All the World's a Sage

Washington City Paper | May 15, 2006
Laurence Fishburne has been making the rounds lately, discussing his attraction to the gruff mentor roles he plays in Akeelah and the Bee and Mission: Impossible III. He’s far from the only guy assaying such parts at the moment, of course. But not everyone shares his requirement that gurus have to be good guys. Between them, Art School Confidential and Down in the Valley have more than their fair share of mentors—and the worst of them is just murder.

Reuniting director Terry Zwigoff and scripter Daniel Clowes, Art School Confidential is partly a riff on a minor theme of their delightful Ghost World: the shallow trendiness of art teachers and students. But there’s also something of Zwigoff’s one-note Bad Santa in the film, in both the presence of brazenly offensive macho slobs and the reliance on a crime-genre plot. This conceptual cousin to The Painted Word, Tom Wolfe’s lament that contemporary art is all concept and no craft, turns out to be a serial-killer flick.

This time, Clowes’ alter ego is naive suburban teenager Jerome Platz (Max Minghella, son of director Anthony and the older brother in Bee Season). After a quick sketch of Jerome’s bullied childhood, the movie dispatches him to Strathmore Academy, an institution whose debris-strewn campus suggests a high school in a particularly rough ’70s slum. Jerome’s new roommates are fat Tarantino wannabe Vince (Ethan Suplee), a junior, and Matthew (Nick Swardson), a freshman fashion major who pointlessly insists he’s not gay. It’s Vince who informs the newcomers that the campus is being stalked by “the Strathmore Strangler,” which leads to a funny bit about a student who tried to exploit the situation by creating a pro-murder conceptual word-art piece. At this point, Art School Confidential has already topped Ghost World’s tampon-in-a-teacup gag.

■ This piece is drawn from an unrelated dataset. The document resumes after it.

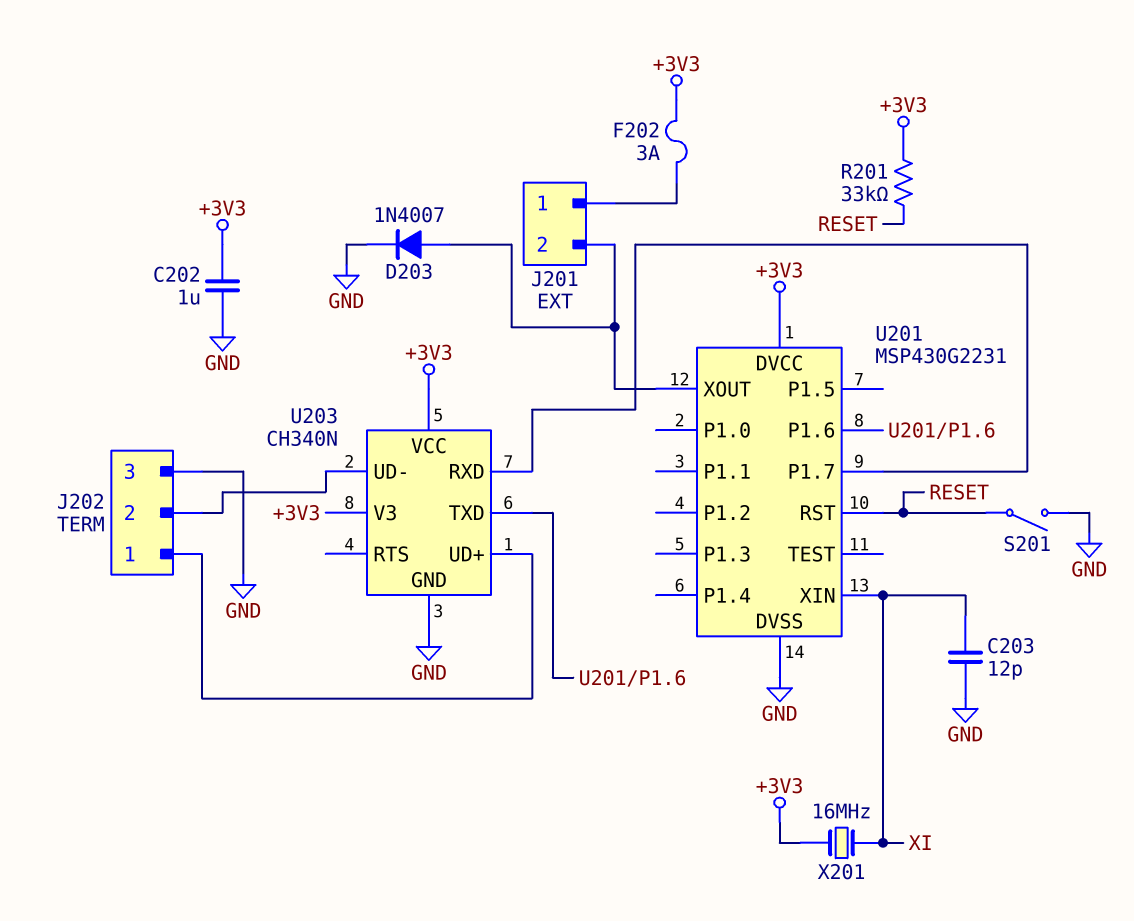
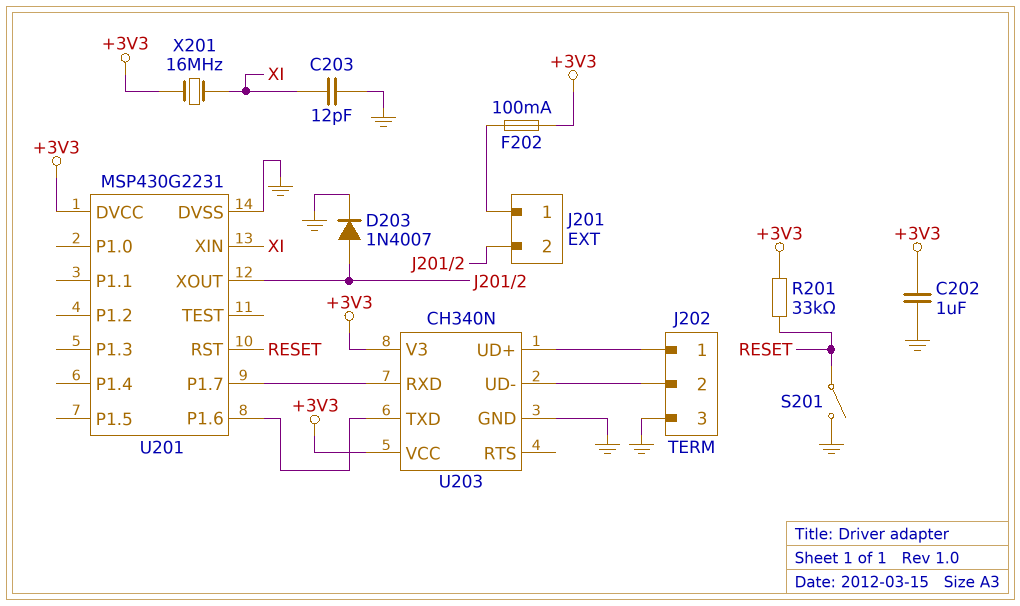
F202: 3A (+3V3, J201/1) -> 100mA (+3V3, J201/1)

But then the plot kicks in. In a development that’s pure generic-teen-comedy, Jerome falls hard for Audrey (Sophia Myles), a pretty life model and Strathmore’s free-ranging muse. He tries to impress her with his draftsmanship, which is clearly superior to that of anyone else in the drawing class run by supercilious failed abstractionist “Sandy” Sandiford (John Malkovich). Audrey is friendly to Jerome, but she—and everyone in the class—becomes fascinated by mysterious new student Jonah (Matt Keeslar), whose paintings are untainted by skill or knowledge. In desperation, Jerome begins frequenting the trashed apartment of bitter, alcoholic Strathmore alum Jimmy (Jim Broadbent). Ultimately, he decides that he has to make his art edgier, which leads back to the serial-killer plot—and, of course, to Vince, who’s using his grandpa’s cash to make a wretched movie about the strangler, a joke that would be funnier if Zwigoff’s cinematic style weren’t almost as slapdash as the upperclassman’s.

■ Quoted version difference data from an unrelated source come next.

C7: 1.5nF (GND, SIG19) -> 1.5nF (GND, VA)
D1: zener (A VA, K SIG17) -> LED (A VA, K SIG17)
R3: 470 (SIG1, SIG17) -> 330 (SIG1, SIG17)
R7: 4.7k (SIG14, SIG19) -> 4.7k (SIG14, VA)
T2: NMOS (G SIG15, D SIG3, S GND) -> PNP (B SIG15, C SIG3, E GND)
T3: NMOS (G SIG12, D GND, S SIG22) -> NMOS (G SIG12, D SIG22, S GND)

There’s more art-world burlesque, including a Jeff Koons–like celeb who returns to Strathmore to tell everyone that he’s rich (and they stink), a gallery/cafe hangout run by a haughty hustler (Steve Buscemi), and numerous references to the biggest star among the school’s recent grads, Marvin Bushmiller (defiantly named for the great artist who created Nancy & Sluggo). Clowes’ script depicts Strathmore as a horror show of cant, hypocrisy, and careerism—even the students in a freshman drawing class supposedly expect to line up their first gallery shows before Thanksgiving break. Most of this is as sour as it is implausible, and Jerome is too flat to be a countervailing force. As a protagonist, he’s barely more than a stick figure.

It’s unclear exactly where this project went off course, but perhaps the first wrong turn was locating it in a city identified as New York. Aside from one subway scene, the film doesn’t look as if it’s set anywhere in particular, and it certainly lacks the rootedness of Ghost World’s vision of a pleasantly outdated Los Angeles. In fact, Art School Confidential eliminates nearly everything that was appealing about Ghost World, including sympathetic characters, cohesive visual style, and, not least, generosity of spirit. Whereas the earlier movie’s protagonist took an eccentric but well-meaning rare-blues collector as her guide to adulthood, Jerome finds only a corroded painter who drunkenly suggests that all mankind should be destroyed.

Although Clowes had nothing to do with Bad Santa, the two films share a tiresome abrasiveness, notably in their treatment of women. Vince is the prime offender, but he’s not the only character who refers to female students by such terms as “gash,” “skank,” and “ho.” (It’s almost a relief when Jimmy changes things up by explaining that art-world success is all about “sucking cock.”) Perhaps Clowes’ resentment is fueled as much by romantic disappointment as artistic rejection. But whatever the source of Art School Confidential’s bile, this portrait of the young man as an artist could use less concept and more craft.